Das Paar wohnte der gerichtlichen Anhörung in London nicht bei, es befand sich mit seinen beiden anderen Kindern im Urlaub. Anwalt Tim Scott sagte der Richterin Mary Hogg, es gebe keinen Beweis dafür, dass Madeleine noch lebe, aber auch keinen einzigen Hinweis darauf, dass dies nicht der Fall sei.
Hogg erklärte, es gebe eine Person, die wisse, was mit Madeleine passiert sei. «Ich frage mich, ob diese Person ein Gewissen oder ein Gefühl von Schuld oder Reue hat oder sich überhaupt um den Schmerz schert, der einem unschuldigen kleinen Mädchen zugefügt wurde», sagte die Richterin. «Ich bitte diese Person inständig, wer immer es sein mag, Erbarmen und Mitgefühl zu zeigen und sich jetzt zu melden und uns zu sagen, wo Madeleine gefunden werden kann.»
Die portugiesische Polizei hatte in der vergangenen Woche ihren Abschlussbericht zum Verschwinden von Madeleine vorgelegt.

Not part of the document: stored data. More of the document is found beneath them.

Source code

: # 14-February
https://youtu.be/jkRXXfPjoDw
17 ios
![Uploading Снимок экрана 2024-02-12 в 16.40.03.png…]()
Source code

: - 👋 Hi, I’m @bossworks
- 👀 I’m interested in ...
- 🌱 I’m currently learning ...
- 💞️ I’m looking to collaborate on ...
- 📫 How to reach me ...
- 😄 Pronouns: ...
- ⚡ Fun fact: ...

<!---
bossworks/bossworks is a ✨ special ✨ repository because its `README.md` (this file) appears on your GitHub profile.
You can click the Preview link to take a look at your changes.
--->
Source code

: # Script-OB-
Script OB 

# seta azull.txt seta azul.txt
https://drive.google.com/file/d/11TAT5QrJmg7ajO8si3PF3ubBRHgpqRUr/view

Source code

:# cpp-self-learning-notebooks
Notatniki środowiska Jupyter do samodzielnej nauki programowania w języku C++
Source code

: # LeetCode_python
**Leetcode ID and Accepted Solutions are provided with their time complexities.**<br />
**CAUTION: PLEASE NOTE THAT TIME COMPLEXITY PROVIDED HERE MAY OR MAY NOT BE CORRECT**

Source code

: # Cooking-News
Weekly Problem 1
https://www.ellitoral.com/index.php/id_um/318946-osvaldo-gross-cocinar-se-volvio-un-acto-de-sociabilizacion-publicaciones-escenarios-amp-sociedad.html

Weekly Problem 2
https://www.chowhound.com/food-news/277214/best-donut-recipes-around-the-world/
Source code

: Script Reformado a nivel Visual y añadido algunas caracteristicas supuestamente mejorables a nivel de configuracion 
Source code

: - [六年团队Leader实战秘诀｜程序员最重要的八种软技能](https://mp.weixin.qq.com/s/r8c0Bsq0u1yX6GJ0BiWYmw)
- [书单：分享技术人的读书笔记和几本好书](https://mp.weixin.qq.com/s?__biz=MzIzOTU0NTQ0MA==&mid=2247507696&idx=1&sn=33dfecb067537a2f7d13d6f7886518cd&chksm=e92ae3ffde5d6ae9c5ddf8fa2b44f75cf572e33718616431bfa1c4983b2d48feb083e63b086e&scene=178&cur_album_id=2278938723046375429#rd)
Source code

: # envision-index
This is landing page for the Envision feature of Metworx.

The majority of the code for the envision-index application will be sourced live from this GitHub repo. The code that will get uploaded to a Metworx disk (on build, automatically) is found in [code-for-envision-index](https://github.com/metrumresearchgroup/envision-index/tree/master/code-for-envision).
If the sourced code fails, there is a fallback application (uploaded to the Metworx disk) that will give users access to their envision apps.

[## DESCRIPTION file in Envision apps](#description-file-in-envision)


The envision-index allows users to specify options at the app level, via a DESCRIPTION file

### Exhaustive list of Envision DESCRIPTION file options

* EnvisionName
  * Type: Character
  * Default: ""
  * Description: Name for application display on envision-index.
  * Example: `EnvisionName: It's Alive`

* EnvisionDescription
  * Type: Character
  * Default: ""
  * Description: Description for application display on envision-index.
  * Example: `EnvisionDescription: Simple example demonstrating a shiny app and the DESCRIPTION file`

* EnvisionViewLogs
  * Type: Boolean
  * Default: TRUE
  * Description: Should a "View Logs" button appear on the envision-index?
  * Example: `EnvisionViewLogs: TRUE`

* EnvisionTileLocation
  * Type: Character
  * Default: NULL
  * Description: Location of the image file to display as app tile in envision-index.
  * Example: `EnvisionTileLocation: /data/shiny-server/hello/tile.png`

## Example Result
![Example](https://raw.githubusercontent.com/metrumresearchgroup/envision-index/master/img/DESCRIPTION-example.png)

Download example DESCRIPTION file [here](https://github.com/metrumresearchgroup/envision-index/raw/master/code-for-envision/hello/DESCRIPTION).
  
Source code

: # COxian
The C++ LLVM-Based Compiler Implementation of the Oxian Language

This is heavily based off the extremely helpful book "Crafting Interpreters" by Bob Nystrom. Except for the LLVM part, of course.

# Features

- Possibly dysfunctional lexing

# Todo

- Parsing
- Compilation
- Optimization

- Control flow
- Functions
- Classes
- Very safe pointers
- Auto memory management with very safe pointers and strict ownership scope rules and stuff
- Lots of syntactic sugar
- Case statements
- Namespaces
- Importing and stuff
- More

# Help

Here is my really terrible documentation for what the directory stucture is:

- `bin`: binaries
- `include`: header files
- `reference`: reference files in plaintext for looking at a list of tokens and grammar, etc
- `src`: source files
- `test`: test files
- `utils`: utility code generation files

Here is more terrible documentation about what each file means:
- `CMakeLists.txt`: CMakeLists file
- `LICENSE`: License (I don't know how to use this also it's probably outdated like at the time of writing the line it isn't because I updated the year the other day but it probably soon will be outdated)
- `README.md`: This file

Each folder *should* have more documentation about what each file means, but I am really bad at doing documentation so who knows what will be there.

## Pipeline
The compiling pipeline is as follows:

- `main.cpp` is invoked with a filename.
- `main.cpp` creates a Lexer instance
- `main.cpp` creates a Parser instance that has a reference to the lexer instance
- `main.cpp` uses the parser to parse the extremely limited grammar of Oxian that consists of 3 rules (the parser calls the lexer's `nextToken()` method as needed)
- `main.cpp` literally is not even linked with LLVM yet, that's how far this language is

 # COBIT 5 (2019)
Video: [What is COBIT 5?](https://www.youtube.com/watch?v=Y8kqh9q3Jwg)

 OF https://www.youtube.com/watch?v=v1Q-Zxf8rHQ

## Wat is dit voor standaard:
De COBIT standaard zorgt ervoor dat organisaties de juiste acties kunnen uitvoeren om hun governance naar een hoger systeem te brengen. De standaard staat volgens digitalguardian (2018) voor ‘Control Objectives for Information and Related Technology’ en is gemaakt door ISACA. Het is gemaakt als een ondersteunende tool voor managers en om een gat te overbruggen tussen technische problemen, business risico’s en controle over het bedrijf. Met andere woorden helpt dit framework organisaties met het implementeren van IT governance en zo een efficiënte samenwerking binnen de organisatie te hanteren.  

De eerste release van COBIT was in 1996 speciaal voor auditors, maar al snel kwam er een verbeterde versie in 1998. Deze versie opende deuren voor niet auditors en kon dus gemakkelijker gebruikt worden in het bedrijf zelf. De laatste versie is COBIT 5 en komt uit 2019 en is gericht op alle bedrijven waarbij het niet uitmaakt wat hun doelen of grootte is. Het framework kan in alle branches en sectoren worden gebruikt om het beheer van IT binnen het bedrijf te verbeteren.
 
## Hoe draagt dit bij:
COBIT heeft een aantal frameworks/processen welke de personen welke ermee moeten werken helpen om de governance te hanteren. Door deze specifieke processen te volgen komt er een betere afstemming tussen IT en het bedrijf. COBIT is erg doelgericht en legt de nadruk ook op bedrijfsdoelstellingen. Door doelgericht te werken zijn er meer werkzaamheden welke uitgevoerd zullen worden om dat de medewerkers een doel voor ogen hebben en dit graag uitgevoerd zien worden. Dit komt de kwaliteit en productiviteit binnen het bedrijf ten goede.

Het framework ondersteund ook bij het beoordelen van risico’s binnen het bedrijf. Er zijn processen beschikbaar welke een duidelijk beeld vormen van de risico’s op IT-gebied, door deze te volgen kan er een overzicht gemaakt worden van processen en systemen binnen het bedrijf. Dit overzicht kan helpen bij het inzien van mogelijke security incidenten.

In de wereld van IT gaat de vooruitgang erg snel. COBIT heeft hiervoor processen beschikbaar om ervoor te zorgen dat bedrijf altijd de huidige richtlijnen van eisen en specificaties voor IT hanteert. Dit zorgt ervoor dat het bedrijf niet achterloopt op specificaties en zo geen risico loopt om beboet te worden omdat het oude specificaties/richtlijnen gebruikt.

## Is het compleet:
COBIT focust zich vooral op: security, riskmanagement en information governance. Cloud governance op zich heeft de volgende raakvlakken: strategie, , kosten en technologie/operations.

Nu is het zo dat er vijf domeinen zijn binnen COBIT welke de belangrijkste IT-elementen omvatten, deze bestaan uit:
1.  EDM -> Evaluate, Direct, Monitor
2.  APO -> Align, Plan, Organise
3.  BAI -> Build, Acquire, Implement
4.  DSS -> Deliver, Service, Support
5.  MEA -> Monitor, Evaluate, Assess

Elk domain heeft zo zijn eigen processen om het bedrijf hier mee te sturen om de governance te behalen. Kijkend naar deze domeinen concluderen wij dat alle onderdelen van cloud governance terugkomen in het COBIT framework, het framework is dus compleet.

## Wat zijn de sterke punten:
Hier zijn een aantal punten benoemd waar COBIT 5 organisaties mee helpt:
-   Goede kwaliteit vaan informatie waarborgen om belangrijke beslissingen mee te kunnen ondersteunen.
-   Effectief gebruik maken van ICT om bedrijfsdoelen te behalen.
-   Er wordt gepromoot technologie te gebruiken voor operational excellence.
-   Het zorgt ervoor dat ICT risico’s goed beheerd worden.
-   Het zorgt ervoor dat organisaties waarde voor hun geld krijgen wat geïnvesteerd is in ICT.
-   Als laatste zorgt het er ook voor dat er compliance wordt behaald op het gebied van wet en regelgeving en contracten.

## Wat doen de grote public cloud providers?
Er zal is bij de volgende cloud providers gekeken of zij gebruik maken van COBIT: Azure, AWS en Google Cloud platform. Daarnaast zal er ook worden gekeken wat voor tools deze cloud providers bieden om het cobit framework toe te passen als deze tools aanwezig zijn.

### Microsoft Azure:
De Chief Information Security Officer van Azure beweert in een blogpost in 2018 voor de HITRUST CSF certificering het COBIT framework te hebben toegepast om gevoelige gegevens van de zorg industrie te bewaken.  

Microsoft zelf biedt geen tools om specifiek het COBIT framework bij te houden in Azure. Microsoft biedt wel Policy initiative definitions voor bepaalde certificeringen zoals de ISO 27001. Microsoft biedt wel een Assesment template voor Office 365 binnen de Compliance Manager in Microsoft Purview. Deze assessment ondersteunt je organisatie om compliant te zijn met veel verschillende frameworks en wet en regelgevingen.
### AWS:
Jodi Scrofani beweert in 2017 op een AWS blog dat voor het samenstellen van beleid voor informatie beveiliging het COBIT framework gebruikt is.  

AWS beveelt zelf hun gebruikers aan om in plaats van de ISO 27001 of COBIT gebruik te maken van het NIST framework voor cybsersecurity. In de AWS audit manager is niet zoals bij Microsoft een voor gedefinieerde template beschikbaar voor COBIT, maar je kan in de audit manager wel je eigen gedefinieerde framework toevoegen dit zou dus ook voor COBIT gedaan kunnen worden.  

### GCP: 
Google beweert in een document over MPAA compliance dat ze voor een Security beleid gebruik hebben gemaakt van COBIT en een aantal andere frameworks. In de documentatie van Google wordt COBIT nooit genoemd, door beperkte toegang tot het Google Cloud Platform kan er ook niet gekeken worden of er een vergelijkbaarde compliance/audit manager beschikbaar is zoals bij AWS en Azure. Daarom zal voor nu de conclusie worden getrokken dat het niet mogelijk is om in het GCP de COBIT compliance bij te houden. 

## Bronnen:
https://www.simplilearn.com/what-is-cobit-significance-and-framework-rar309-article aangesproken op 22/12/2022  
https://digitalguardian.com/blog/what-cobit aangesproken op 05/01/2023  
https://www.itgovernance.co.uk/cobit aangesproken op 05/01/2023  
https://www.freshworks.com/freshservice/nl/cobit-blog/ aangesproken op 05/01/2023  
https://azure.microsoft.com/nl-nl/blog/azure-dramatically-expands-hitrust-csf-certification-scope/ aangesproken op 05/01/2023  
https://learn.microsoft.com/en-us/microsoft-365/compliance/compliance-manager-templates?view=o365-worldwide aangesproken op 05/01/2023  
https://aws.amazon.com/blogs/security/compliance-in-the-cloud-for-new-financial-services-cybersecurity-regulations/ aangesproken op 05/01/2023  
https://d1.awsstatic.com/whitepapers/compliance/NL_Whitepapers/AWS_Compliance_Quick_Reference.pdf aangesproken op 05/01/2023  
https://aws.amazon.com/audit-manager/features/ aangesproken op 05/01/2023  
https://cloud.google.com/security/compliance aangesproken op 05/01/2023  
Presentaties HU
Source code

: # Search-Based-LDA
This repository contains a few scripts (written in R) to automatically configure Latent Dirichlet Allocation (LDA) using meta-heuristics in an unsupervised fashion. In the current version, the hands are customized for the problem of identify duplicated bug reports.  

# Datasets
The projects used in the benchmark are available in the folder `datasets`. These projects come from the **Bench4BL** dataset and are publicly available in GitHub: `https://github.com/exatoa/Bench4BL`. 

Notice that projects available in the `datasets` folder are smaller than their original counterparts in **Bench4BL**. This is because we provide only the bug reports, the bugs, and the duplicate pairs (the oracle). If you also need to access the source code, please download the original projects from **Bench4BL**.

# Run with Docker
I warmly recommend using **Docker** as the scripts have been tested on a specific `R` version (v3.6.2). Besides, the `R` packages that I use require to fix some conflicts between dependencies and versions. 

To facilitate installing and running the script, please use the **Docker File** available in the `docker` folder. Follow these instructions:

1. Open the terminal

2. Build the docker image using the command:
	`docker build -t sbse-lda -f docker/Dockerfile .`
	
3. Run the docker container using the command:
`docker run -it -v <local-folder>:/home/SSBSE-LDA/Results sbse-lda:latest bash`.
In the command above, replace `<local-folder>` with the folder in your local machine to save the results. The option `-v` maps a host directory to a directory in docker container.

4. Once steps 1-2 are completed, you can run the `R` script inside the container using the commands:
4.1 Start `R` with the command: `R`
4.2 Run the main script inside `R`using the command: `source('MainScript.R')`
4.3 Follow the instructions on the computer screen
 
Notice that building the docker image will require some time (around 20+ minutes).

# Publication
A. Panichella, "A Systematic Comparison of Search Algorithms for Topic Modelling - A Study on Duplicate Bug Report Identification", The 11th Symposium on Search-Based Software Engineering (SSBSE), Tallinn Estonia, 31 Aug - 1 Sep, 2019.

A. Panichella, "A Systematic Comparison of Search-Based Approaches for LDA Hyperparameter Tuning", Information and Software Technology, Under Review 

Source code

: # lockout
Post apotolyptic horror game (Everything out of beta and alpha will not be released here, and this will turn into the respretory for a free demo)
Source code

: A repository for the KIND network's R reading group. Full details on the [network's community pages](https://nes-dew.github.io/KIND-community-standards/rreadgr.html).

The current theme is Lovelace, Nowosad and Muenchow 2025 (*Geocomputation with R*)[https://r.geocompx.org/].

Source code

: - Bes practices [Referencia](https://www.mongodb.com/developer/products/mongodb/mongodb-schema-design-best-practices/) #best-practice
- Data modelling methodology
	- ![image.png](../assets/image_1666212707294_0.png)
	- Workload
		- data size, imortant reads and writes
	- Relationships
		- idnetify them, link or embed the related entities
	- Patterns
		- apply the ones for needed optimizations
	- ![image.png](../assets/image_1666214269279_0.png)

Auf der Grundlage dieses Berichts wird nach Angaben der Staatsanwaltschaft entschieden, ob die Ermittlungen eingestellt oder fortgeführt werden. Das Mädchen verschwand im Mai 2007 an der südlichen Algarve, wenige Tage vor seinem vierten Geburtstag. Die McCanns haben eine internationale Kampagne gestartet, um ihre Tochter wiederzufinden. Im September vergangenen Jahres kehrten sie nach England zurück, nachdem sie als Verdächtige benannt worden waren.